As a seemingly endless stream of reports continues to pour in surrounding the coronavirus, many are becoming increasingly concerned over the effects this global pandemic could have on the global financial system.
In fact, the outbreak is shaping up to potentially cause one of the worst financial crashes of all time. With some even saying that the current pandemic will be just as bad as the Wall Street Crash of 1929, the Dotcom bubble of the early 2000s, and the Global Financial Crash of 2008.
On March 12, 2020, the VIX, otherwise known as “the fear index”, has been trading at its highest levels since the 2008 financial crisis.
In fact, virtually all financial assets were down yesterday, March 12, which has since become known as “Black Thursday”. This included major drops in commodities, equities, corporate debt, cryptocurrencies, and even gold – all of which have taken a hit. Just as a side note, during the recent global financial crisis of 2008, gold was declining at the first signs of the crisis, but quickly gained a downward momentum as the crisis intensified.
Dow Jones recorded its worst days since the Black Monday of the 1929 financial crisis. The S&P 500 recorded 9.5% losses on March 13, down 26.7% from February 19th’s all-time high.
As it stands, all major Wall Street indexes have recorded 20% drops from their record highs, which changes the market’s status from a ‘bull market’ to a ‘bear market’ for the first time since 2009.
Impact Of The Virus On Individual States
In Italy, the country is now on high-alert as citizens fear a recession in the near future. In fact, the country has recently announced a suspension on mortgages to help counteract the effects of the economic blow and prevent a financial crisis from developing.
Currently, the tourism-based country has been one of the hardest hit by the coronavirus outbreak, and the end doesn’t seem to be anywhere near. Unemployment is also rampant in the European nation, at only 28.9% for those under the age of 25. Besides Italy, many other leading EU economies are starting to feel the impact of the virus. This includes Germany, France, Switzerland, and Spain.
Solving The Problem Will Take Expensive Time
While roughly half of cases have now been confirmed as cured, there have been over 7,000 deaths related to the virus. And as reports continue to emerge from new regions all around the globe, these numbers are only expected to rise.
Of course, a cure is only a matter of time. But until scientists develop one, test it, and deliver it – it’s likely to take months, possibly even a year or more. There is hope that the coming spring and summer months will kill the virus, but there’s no guarantee it won’t return.
Regarding its economic effects, the world just simply doesn’t know how to deal this magnitude of a global virus outbreak. Unlike in 2008, where it was apparent what needed to be fixed, this new situation has health matters involved as well.

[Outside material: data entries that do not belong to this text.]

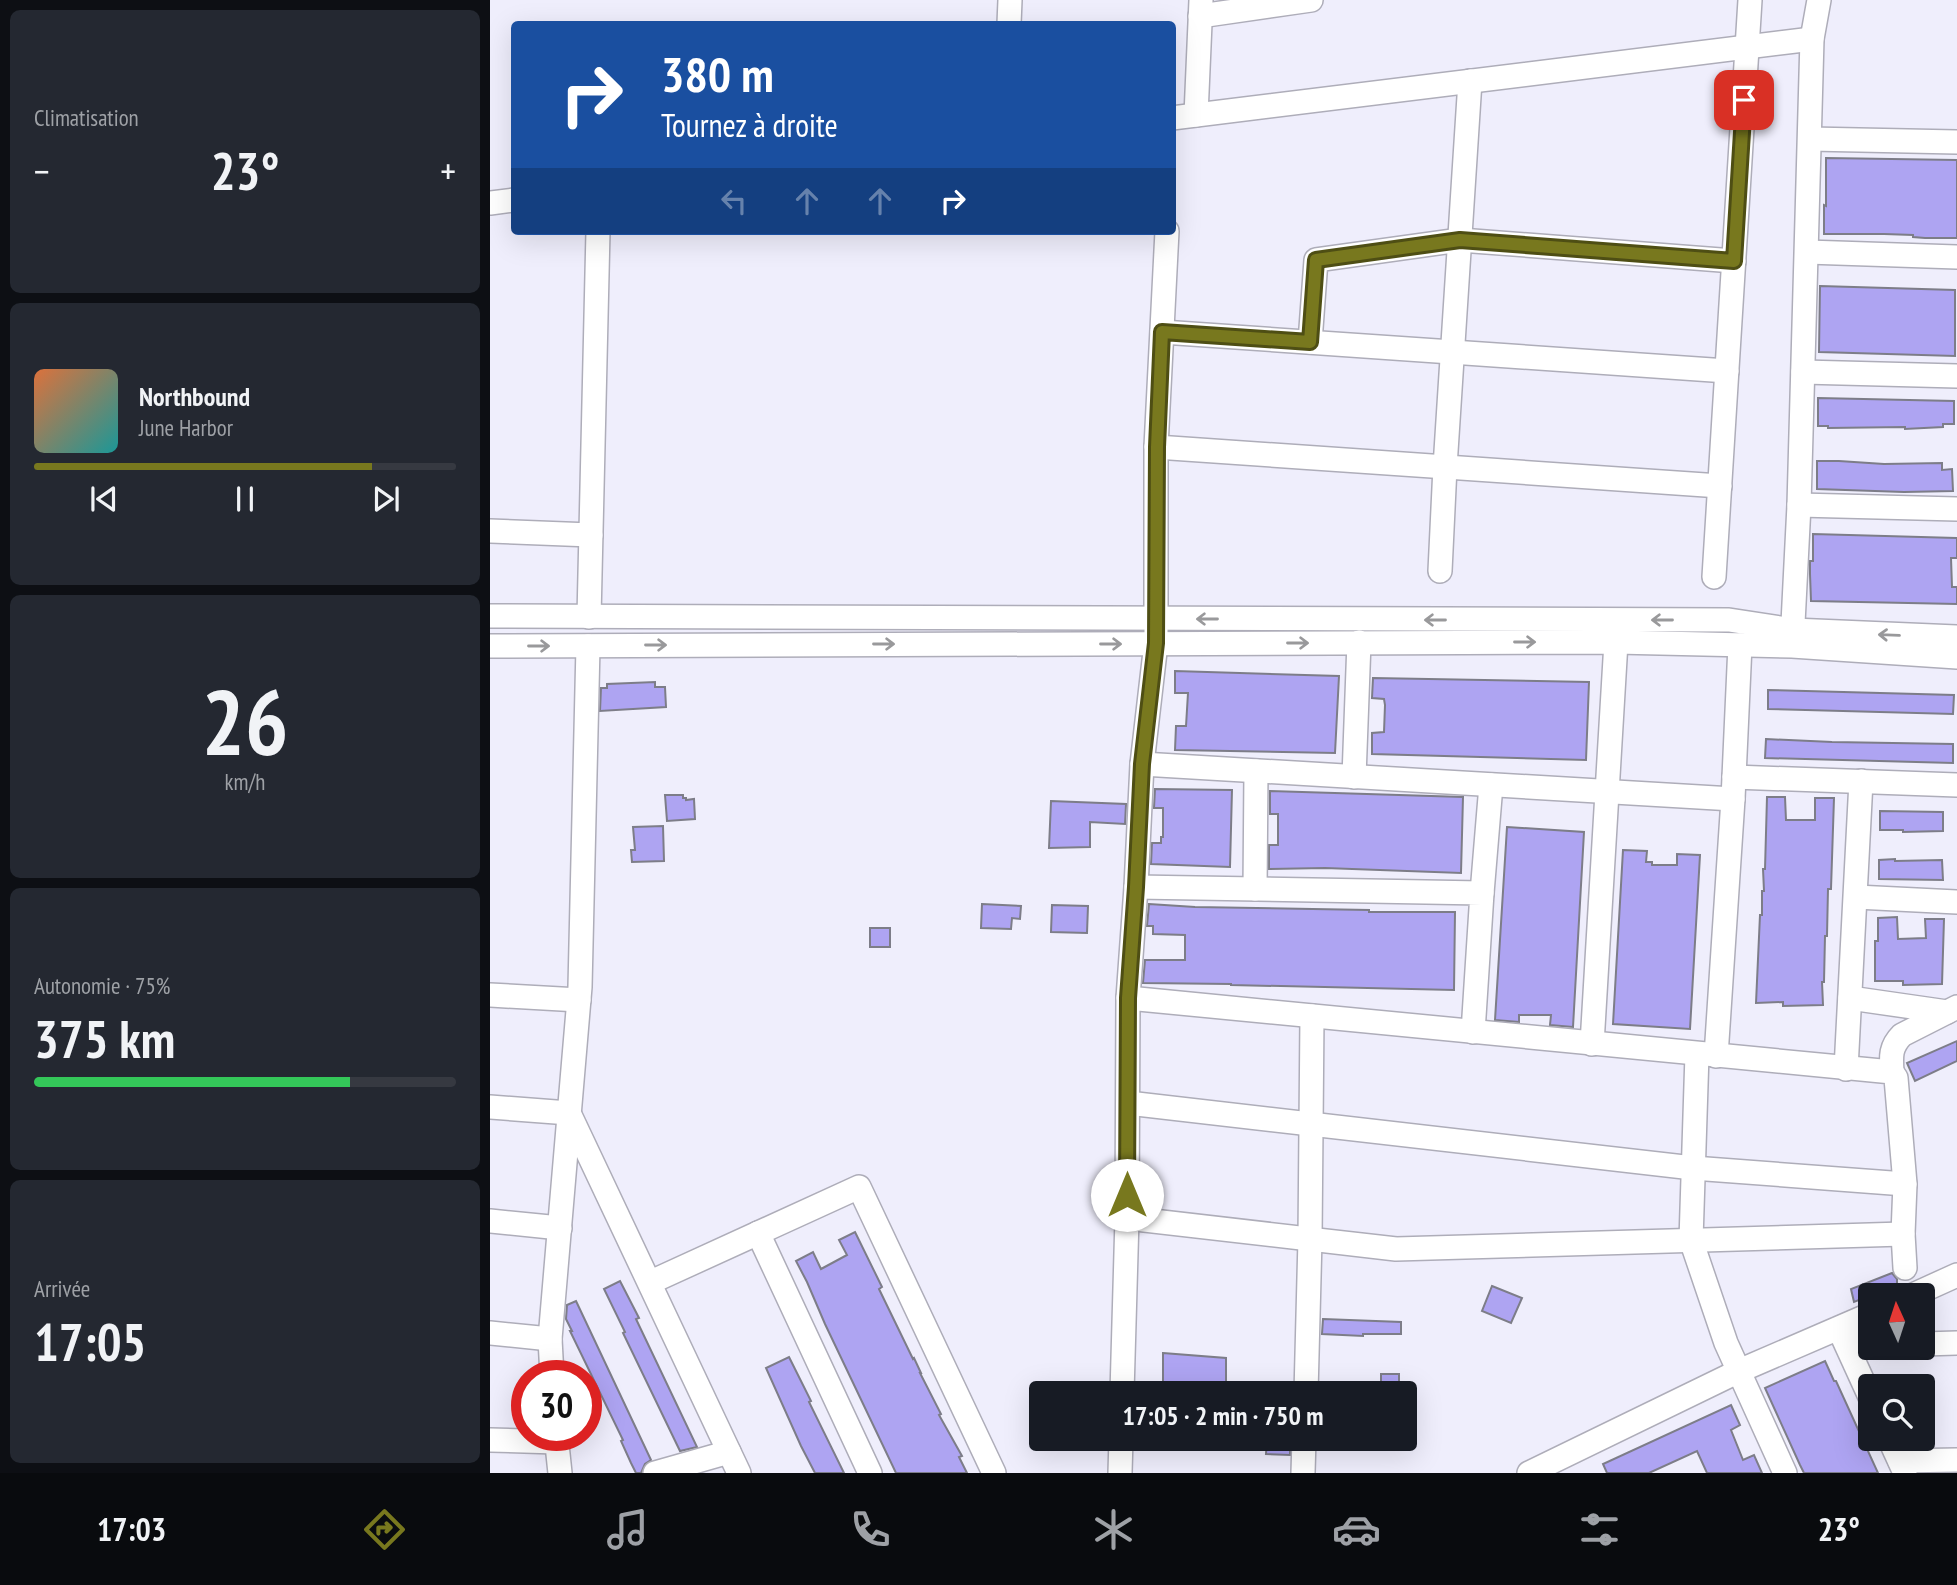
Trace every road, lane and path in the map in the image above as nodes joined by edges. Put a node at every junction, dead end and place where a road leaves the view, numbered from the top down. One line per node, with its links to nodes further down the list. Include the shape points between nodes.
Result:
1 (1010, 0): 6 (street)
2 (1311, 0): 5 (street)
3 (1750, 0): 8 (street)
4 (1819, 0): 7 (street)
5 (1201, 8): 10 (street)
6 (1009, 21)
7 (1812, 39): 8 (street); 11 (street)
8 (1747, 47): 9 (street); 20 (street)
9 (1470, 81): 10 (street); 17 (street)
10 (1180, 117)
11 (1810, 139): 12 (street); 18 (street)
12 (1957, 142)
13 (511, 200): 14 (street)
14 (490, 203)
15 (598, 235): 33 (street)
16 (1167, 235): 21 (street)
17 (1460, 240): 20 (street); 22 (street, via 1316,260); 23 (street)
18 (1807, 252): 19 (street); 25 (street)
19 (1957, 257)
20 (1734, 261): 24 (street)
21 (1162, 332): 22 (street); 27 (street)
22 (1310, 342): 23 (street)
23 (1452, 352): 24 (street); 28 (street)
24 (1727, 370): 29 (street)
25 (1803, 372): 26 (street); 30 (street)
26 (1957, 376)
27 (1157, 447): 28 (street); 38 (street)
28 (1445, 467): 29 (street); 34 (street)
29 (1720, 486): 35 (street)
30 (1800, 505): 31 (street); 39 (street)
31 (1957, 509)
32 (490, 531): 33 (street)
33 (591, 535): 37 (street)
34 (1440, 571)
35 (1714, 577)
36 (490, 616): 37 (street)
37 (589, 617): 38 (street)
38 (1156, 619): 39 (street, one-way to 38, via 1730,620); 43 (street)
39 (1792, 638): 40 (street, one-way to 39); 44 (street); 47 (street)
40 (1957, 638)
41 (1359, 642): 42 (street, one-way to 42); 43 (street, one-way to 41); 50 (street)
42 (1616, 642): 44 (street); 55 (street)
43 (1156, 643): 46 (street, one-way to 43); 48 (street)
44 (1740, 645): 54 (street)
45 (490, 646): 46 (street, one-way to 46)
46 (588, 646): 64 (street)
47 (1957, 657)
48 (1142, 764): 49 (street); 56 (street)
49 (1256, 771): 50 (street); 57 (street)
50 (1354, 777): 52 (street)
51 (1861, 781): 53 (street); 54 (street); 59 (street)
52 (1491, 785): 55 (street); 58 (street)
53 (1957, 785)
54 (1734, 788): 55 (street); 69 (street)
55 (1607, 792): 68 (street)
56 (1136, 887): 57 (street); 62 (street)
57 (1255, 890): 58 (street)
58 (1482, 893): 67 (street)
59 (1856, 897): 60 (street); 63 (street)
60 (1957, 902)
61 (490, 995): 64 (street)
62 (1128, 998): 66 (street); 72 (street)
63 (1850, 998): 65 (street); 70 (street)
64 (579, 1000): 74 (street)
65 (1952, 1009): 71 (street, via 1895,1042)
66 (1312, 1016): 67 (street); 75 (street)
67 (1473, 1032): 68 (street)
68 (1592, 1044): 69 (street)
69 (1706, 1055): 70 (street); 76 (street)
70 (1846, 1069): 71 (street)
71 (1892, 1072): 77 (street)
72 (1128, 1103): 75 (street); 78 (street)
73 (490, 1107): 74 (street)
74 (569, 1113): 80 (street); 87 (street)
75 (1311, 1124): 76 (street); 83 (street)
76 (1693, 1168): 77 (street); 84 (street)
77 (1905, 1184): 82 (street)
78 (1127, 1218): 83 (street); 99 (street)
79 (490, 1222): 80 (street)
80 (559, 1228): 92 (street)
81 (758, 1233): 87 (street); 112 (street); 113 (street, via 859,1187)
82 (1903, 1234): 84 (street); 85 (street)
83 (1310, 1239): 84 (street, via 1396,1249); 100 (street)
84 (1691, 1240): 97 (street)
85 (1905, 1268)
86 (1957, 1275): 88 (street)
87 (651, 1282): 108 (street)
88 (1936, 1285)
89 (1858, 1323): 91 (street)
90 (490, 1333): 92 (street)
91 (1842, 1335): 93 (street); 97 (street); 98 (street)
92 (550, 1339): 96 (street)
93 (1858, 1340)
94 (1957, 1343): 95 (street)
95 (1936, 1344)
96 (551, 1360)
97 (1739, 1371): 116 (street); 117 (street)
98 (1860, 1374)
99 (1122, 1381)
100 (1306, 1381)
101 (511, 1439): 102 (street)
102 (490, 1440)
103 (557, 1451): 110 (street)
104 (1121, 1451): 114 (street)
105 (1304, 1451): 115 (street)
106 (1895, 1451): 109 (street)
107 (1957, 1460): 109 (street)
108 (734, 1463): 111 (street)
109 (1902, 1467)
110 (560, 1473)
111 (655, 1473)
112 (870, 1473)
113 (994, 1473)
114 (1120, 1473)
115 (1303, 1473)
116 (1529, 1473)
117 (1785, 1473)

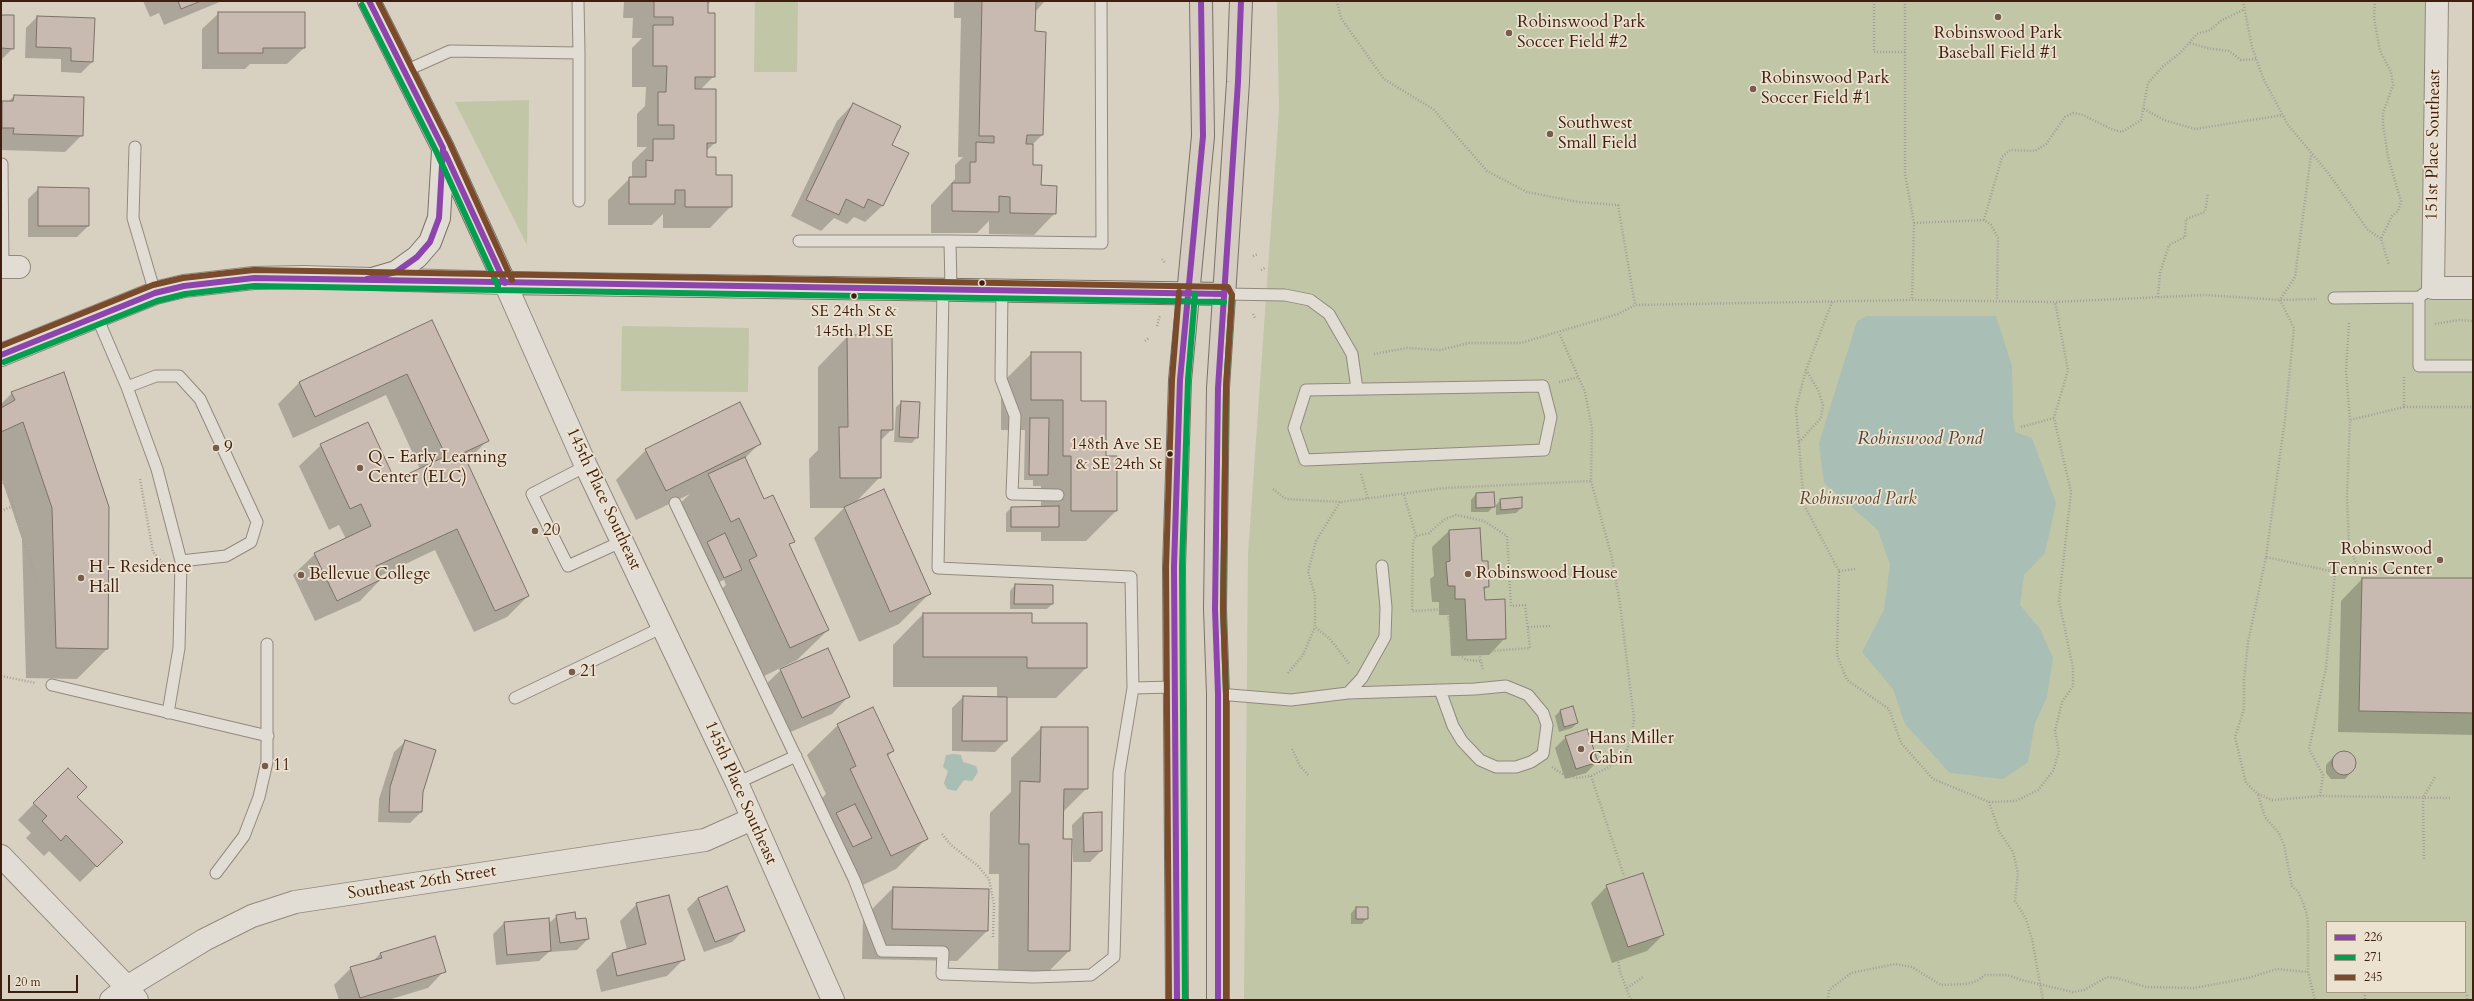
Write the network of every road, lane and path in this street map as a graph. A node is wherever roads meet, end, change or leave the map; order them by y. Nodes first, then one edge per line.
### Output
1 (369, 1) edge
2 (578, 1) edge
3 (1101, 1) edge
4 (1201, 1) edge
5 (1241, 1) edge
6 (1337, 1) edge
7 (1874, 1) edge
8 (1905, 1) edge
9 (2242, 1) edge
10 (2375, 1) edge
11 (2437, 1) edge
12 (2243, 10) junction
13 (2189, 42) junction
14 (1905, 52) junction
15 (579, 53) junction
16 (2256, 59) junction
17 (403, 72) junction
18 (2144, 109) junction
19 (2283, 115) junction
20 (135, 148) dead end
21 (443, 148) junction
22 (2311, 155) junction
23 (2, 164) dead end
24 (2208, 193) dead end
25 (579, 201) dead end
26 (1984, 220) junction
27 (1914, 223) junction
28 (2381, 239) junction
29 (798, 241) dead end
30 (950, 241) junction
31 (1258, 254) dead end
32 (1252, 256) dead end
33 (1162, 259) dead end
34 (1165, 263) dead end
35 (2389, 265) dead end
36 (8, 267) edge
37 (1265, 268) dead end
38 (1261, 270) dead end
39 (372, 279) junction
40 (504, 283) junction
41 (2473, 288) edge
42 (947, 290) junction
43 (1002, 290) junction
44 (2426, 292) junction
45 (155, 293) junction
46 (1186, 294) junction
47 (1224, 294) junction
48 (2158, 297) junction
49 (2334, 298) joint
50 (1912, 300) junction
51 (1997, 300) junction
52 (2280, 300) junction
53 (1832, 302) junction
54 (2055, 302) junction
55 (1635, 305) junction
56 (1161, 310) dead end
57 (106, 313) junction
58 (1253, 314) dead end
59 (1255, 318) dead end
60 (2473, 321) edge
61 (2349, 323) dead end
62 (2431, 324) dead end
63 (1157, 326) dead end
64 (1559, 333) junction
65 (1149, 338) dead end
66 (1145, 341) dead end
67 (1374, 354) dead end
68 (1, 355) edge
69 (2473, 366) edge
70 (1806, 370) junction
71 (127, 387) junction
72 (1357, 389) junction
73 (2404, 407) dead end
74 (2054, 418) junction
75 (2350, 420) junction
76 (2022, 427) dead end
77 (1799, 443) junction
78 (586, 466) junction
79 (140, 474) dead end
80 (1, 480) edge
81 (1591, 481) junction
82 (1365, 487) dead end
83 (1273, 489) dead end
84 (1404, 494) junction
85 (1058, 495) dead end
86 (1368, 499) junction
87 (1341, 502) junction
88 (675, 503) dead end
89 (12, 506) junction
90 (1, 511) edge
91 (1416, 536) junction
92 (623, 540) junction
93 (2266, 557) junction
94 (181, 561) junction
95 (164, 564) dead end
96 (1382, 566) dead end
97 (1855, 569) dead end
98 (2359, 570) junction
99 (2406, 570) dead end
100 (1839, 571) junction
101 (2335, 572) junction
102 (37, 582) dead end
103 (1550, 626) dead end
104 (663, 627) junction
105 (1315, 627) junction
106 (1528, 627) junction
107 (267, 644) dead end
108 (1288, 673) dead end
109 (1, 676) edge
110 (1362, 678) junction
111 (52, 685) joint
112 (1174, 687) junction
113 (1132, 688) junction
114 (1440, 690) junction
115 (1348, 693) junction
116 (1218, 694) junction
117 (515, 698) dead end
118 (168, 713) junction
119 (268, 736) junction
120 (1292, 749) dead end
121 (1543, 754) junction
122 (796, 756) junction
123 (1309, 776) dead end
124 (1590, 776) junction
125 (2435, 777) dead end
126 (737, 783) junction
127 (2258, 794) junction
128 (2320, 796) junction
129 (2423, 798) junction
130 (2450, 798) dead end
131 (1989, 802) junction
132 (752, 819) junction
133 (942, 834) dead end
134 (1, 856) edge
135 (2424, 859) dead end
136 (216, 873) dead end
137 (1624, 876) dead end
138 (993, 937) dead end
139 (1617, 953) dead end
140 (2308, 972) junction
141 (1643, 977) dead end
142 (2041, 984) junction
143 (1628, 988) junction
144 (2365, 995) dead end
145 (2467, 995) dead end
146 (125, 996) edge
147 (833, 1000) edge
148 (1177, 1000) edge
149 (1218, 1000) edge
150 (1632, 1000) edge
151 (1828, 1000) edge
152 (2043, 1000) edge
153 (2315, 1000) edge
154 (2365, 1000) edge
155 (2467, 1000) edge

1 - 17 street, 145th Place Southeast
2 - 15 lane
3 - 30 lane
4 - 46 main road
5 - 47 main road
6 - 55 path
7 - 14 path
8 - 14 path
9 - 12 path
10 - 28 path
11 - 44 street, 151st Place Southeast
12 - 13 path
12 - 16 path
13 - 16 path
13 - 18 path
14 - 27 path
15 - 17 lane
15 - 25 lane
16 - 19 path
17 - 21 street, 145th Place Southeast
18 - 19 path
18 - 26 path
19 - 22 path
20 - 45 lane
21 - 39 street
21 - 40 street, 145th Place Southeast
22 - 28 path
22 - 52 path
23 - 36 lane
24 - 48 path
26 - 27 path
26 - 51 path
27 - 50 path
28 - 35 path
29 - 30 lane
30 - 42 lane
31 - 32 path
33 - 34 path
37 - 38 path
39 - 40 street
39 - 45 street
40 - 42 street
40 - 78 street, 145th Place Southeast
41 - 44 street
42 - 43 street
42 - 113 lane
43 - 46 street
43 - 85 lane
44 - 49 lane
44 - 69 lane
45 - 57 street
46 - 47 street
46 - 112 main road
47 - 72 lane
47 - 116 main road
48 - 52 path
48 - 54 path
49 - 52 path
50 - 51 path
50 - 53 path
51 - 54 path
52 - 93 path
53 - 55 path
53 - 70 path
54 - 74 path
55 - 64 path
56 - 63 path
57 - 68 street
57 - 71 lane
58 - 59 path
60 - 62 path
61 - 75 path
64 - 67 path
64 - 81 path
65 - 66 path
70 - 77 path
70 - 77 path
71 - 94 lane
71 - 94 lane
72 - 72 lane
73 - 75 path
74 - 76 path
74 - 131 path
75 - 98 path
77 - 100 path
78 - 92 street, 145th Place Southeast
78 - 92 lane
79 - 95 path
80 - 89 path
81 - 84 path
81 - 124 path
82 - 86 path
83 - 87 path
84 - 86 path
84 - 91 path
86 - 87 path
87 - 105 path
88 - 122 lane
89 - 90 path
89 - 102 path
91 - 106 path
91 - 106 path
92 - 104 street, 145th Place Southeast
93 - 101 path
93 - 127 path
94 - 118 lane
96 - 110 lane
97 - 100 path
98 - 99 path
98 - 101 path
100 - 131 path
101 - 128 path
103 - 106 path
104 - 117 lane
104 - 126 street, 145th Place Southeast
105 - 108 path
105 - 110 path
107 - 119 lane
109 - 111 path
110 - 115 lane
111 - 118 lane
112 - 113 lane
112 - 148 main road
113 - 122 lane
114 - 115 lane
114 - 121 lane
114 - 121 lane
115 - 116 lane
116 - 149 main road
118 - 119 lane
119 - 136 lane
120 - 123 path
121 - 124 path
122 - 126 lane
124 - 137 path
125 - 129 path
126 - 132 street, 145th Place Southeast
127 - 128 path
127 - 140 path
128 - 129 path
129 - 130 path
129 - 135 path
131 - 142 path
132 - 146 street, Southeast 26th Street
132 - 147 street, 145th Place Southeast
133 - 138 path
134 - 146 street
139 - 143 path
140 - 142 path
140 - 153 path
141 - 143 path
142 - 151 path
142 - 152 path
143 - 150 path
144 - 154 path
145 - 155 path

Fed Takes Very Early Actions
Following the recent market collapse, the United States’ Fed already issued its first life-saving measures, by cutting the interest rate, came another one: a $1.5 trillion liquidity injection to the markets.
However, even this didn’t save Wall Street from the fatal double-digit crash we’ve recently witnessed. And now, Trump is demanding even more action from the Fed.
Fragility Of The Whole System
Since the Financial Crisis of 2008, the mainstay of global financial risk has been shifted from the national banks to the asset management industry. Therefore, they don’t believe that another crisis is likely.
But, while there’s no doubt that a viral outbreak of this magnitude is going to have deep, far-reaching effects on global economic systems, many point to the underlying fragility of the system as the main culprit surrounding the recent upsets.
In fact, the main reasons for the recent volatility are low-interest rates and increased leverage on the buyer’s side of the trade. In other words, the system is already off-kilter, and this pandemic could be the “straw that breaks the camel’s back,” overwhelming global systems and potentially causing another global financial crisis.
There is no doubt that global markets are experiencing one of the greatest downturns in history because of fears of the pandemic and their consequences. Although central banks try to intervene by various possible means, there is still a panic among investors. Therefore, now is the most important time. This is how long the virus will crush the markets, and how long they will remain in decline.